If the required ratio is set too low, performance will be limited due to inadequate levels of amino acids in the diet. In contrast, if the required ratio is set too high, excess supplementation will occur, increasing cost and nitrogen excretion, says lead researcher Merlin Lindemann.
Lysine is the most limiting amino acid in most swine diets. Once that level is established, it is fairly easy to determine and fill other amino acid needs if the ratio to lysine is known. Researchers disagree about the proper ratio of tryptophan to lysine, however.
Another confounding factor is whether the ratio applies to total dietary amino acids, because not all dietary proteins are digested equally, nor are all amino acids absorbed equally. Therefore, a ratio at the muscle level, where the majority of protein synthesis occurs, may not be the same as the ratio for total dietary amino acids.
To find out the applicable ratio for amino acid absorption, University of Kentucky scientists studied the required standard ileal digestible trytophan:lysine (SID Trp:Lys) ratio for growing pigs fed mainly a corn-soybean meal diet.

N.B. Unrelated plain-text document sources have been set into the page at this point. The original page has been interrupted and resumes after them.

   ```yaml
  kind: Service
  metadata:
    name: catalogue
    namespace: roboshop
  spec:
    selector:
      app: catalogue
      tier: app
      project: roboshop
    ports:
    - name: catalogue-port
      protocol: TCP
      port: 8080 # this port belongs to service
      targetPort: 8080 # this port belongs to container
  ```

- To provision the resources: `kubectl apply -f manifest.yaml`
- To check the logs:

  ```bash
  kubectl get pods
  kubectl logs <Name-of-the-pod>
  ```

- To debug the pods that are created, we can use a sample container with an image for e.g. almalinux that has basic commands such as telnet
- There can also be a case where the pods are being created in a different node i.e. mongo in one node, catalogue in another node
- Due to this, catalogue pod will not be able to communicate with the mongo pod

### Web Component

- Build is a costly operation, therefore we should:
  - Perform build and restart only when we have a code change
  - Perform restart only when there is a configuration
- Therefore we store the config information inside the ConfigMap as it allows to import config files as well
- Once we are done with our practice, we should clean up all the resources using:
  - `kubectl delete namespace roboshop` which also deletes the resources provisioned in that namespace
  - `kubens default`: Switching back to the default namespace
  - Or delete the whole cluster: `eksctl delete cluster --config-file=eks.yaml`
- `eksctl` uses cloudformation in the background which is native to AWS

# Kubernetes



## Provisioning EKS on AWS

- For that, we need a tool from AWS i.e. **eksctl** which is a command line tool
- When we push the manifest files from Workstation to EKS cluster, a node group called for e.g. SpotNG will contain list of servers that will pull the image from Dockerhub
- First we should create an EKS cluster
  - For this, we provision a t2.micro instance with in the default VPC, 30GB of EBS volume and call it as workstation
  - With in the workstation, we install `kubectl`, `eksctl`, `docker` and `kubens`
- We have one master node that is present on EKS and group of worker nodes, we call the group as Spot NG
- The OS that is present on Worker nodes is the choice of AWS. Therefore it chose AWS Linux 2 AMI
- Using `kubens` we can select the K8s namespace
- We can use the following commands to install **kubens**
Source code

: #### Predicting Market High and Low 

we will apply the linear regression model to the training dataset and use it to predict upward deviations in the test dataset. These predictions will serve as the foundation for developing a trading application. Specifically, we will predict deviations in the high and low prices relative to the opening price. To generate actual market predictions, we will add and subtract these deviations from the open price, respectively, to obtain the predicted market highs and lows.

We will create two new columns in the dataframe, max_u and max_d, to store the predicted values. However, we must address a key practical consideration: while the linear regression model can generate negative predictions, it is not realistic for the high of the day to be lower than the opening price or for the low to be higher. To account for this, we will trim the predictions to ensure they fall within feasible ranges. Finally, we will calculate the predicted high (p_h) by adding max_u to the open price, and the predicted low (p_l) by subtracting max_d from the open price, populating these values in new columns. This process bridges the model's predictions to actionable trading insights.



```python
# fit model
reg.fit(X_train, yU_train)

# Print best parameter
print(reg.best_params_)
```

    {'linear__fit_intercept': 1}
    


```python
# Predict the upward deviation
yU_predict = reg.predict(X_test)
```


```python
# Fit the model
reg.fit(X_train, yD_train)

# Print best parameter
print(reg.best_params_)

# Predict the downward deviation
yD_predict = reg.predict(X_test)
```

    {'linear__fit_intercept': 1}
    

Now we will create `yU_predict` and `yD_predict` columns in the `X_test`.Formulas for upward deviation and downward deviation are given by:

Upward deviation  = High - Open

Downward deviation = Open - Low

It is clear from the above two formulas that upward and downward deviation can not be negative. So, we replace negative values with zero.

A total of 120 crossbred pigs averaging 57 lb. were placed on five separate diets and housed five pigs/pen. The dietary lysine level was set at 0.75% total lysine, which equated to a standard ileal digestible (SID) lysine level of 0.66% based on the ingredients that were used. The dietary treatments were increasing SID Trp:Lys ratios (from 12.43 to 18.42%) fed for 21 days.
Determination of the required ratios was based on growth performance (average daily gain) and plasma urea nitrogen (PUN), which is reduced when the proper ratio is attained.
Analysis of the data confirmed that proper responses were achieved for an optimum Trp:Lys ratio of 15.70 (Figure 1) for average daily gain and a plasma urea nitrogen of 15.64 (Figure 2). This produced a mean ratio of 15.67, based on the true (or standardized) ileal trytophan and lysine values.
When converted to a total dietary Trp/Lys ratio for the feed ingredients tested, the ratio becomes 17.0.
In sum, this study provides very clear agreement between the response measures for the SID Trp:Lys ratio for growing pigs fed mainly corn-soybean diets.